その中で、電子出版市場はというと、前年比27.1%増の1,909億円。内訳としては電子コミックが27.1%増の1,460億円、電子書籍(文字もの)が13.2%増の258億円、電子雑誌が52.8%増の191億円となった。
電子書籍の市場規模は、紙の市場と比較すると1/8ではありますが、確実に増加してきていますね。
そんな中、先日ウェブのニュースで「『電子書籍の購入は作家の応援にはならない』は本当?」ということで現役編集者さんが答えていました。http://kai-you.net/article/37959
記事によれば、電子書籍の売上げは、出版社の営業や編集の人たちの眼中に入ってないということなんですね。
その理由として、
電子書籍のパイ自体が大勢に影響を与えるほど大きくない
作品全体の成功/失敗の判断は、あくまで紙媒体での収益で計っている
確かに、市場規模は紙の1/8ですからね、電子書籍を購入する人が増えても、全体の売上にはさほどの影響はないのかもしれません。だから成功/失敗の判断も、紙媒体で計っているのでしょうね。
さらに電子書籍の場合、制作費や管理費が少なくて済むので、営業や編集の人はあまり真摯に取り組まない要因になっているようだと語っています。それは、紙媒体の場合、一冊も本が売れなくても刷り部数(10,000部分)のお金が入って来るのに対して、電子書籍は実売数の分しか入ってこないから、だそうです。
つまるところ、これは出版社にとって儲かるかどうかなんですよね?
もちろん、出版社が儲からないと印税を受け取る著者も儲かりませんけど、それだけで見て応援にならないというのもどうかと思いますね。

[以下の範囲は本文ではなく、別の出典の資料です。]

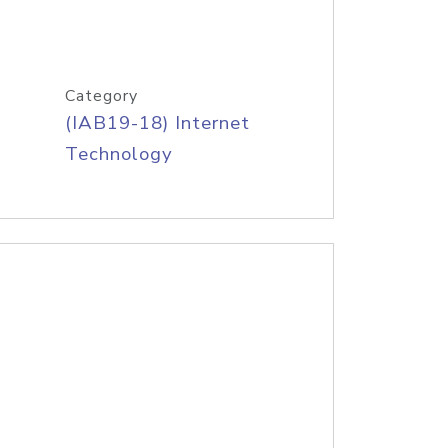
Category
(IAB19-18) Internet
Technology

紙媒体となると、市場はほぼ国内に限定されます。当然売られるのは書店(あるいはアマゾン?)ですから、販売スペースがどれだけ確保できるかで、売上も大きく変わってくる。ベストセラーを当てなければという意識も湧きますね。
対して電子書籍はどうかと言えば、制作する言語にもよりますが、市場は世界規模なわけです。世界中どこにでも(アプリの販売エリアによるが)一瞬で販売はできるわけです。あとはどうやって広めていくか。
一昔前なら、新聞の書評やマスメディアで取り上げられたものを手にする人、書店で注目の一冊と書かれたポップで購入をしていた人が多かったと思います。でも最近では、SNSで友だちが紹介しているものを購入する人が多くなっているのではないでしょうか?もちろん、本だけでなく他の商品についても同様ですね。
物の売り方、買い方は、今後ますますSNSや口コミにシフトしていくでしょうね。
それは国内に限らず、世界中の人たちが情報を共有し、口コミを広げていきます。
信頼できる友だちが「この本はいいよ、この作家さん最高!」と発信したら、「読んでみようかな」って思いませんかね?それって作家さんへの応援になると思うんだけどな。発売直後の売上げを重視するのも当然ですが、SNSは媒体によって広がり方が違うと思うので、発信の方法によってじわじわ売れていくことも考えられのではないでしょうか。
電子書籍は紙の副産物ではなく、紙とはまったく別物の作品として、付加価値をつけて発信していけば、きっと作家さんの応援になると思います。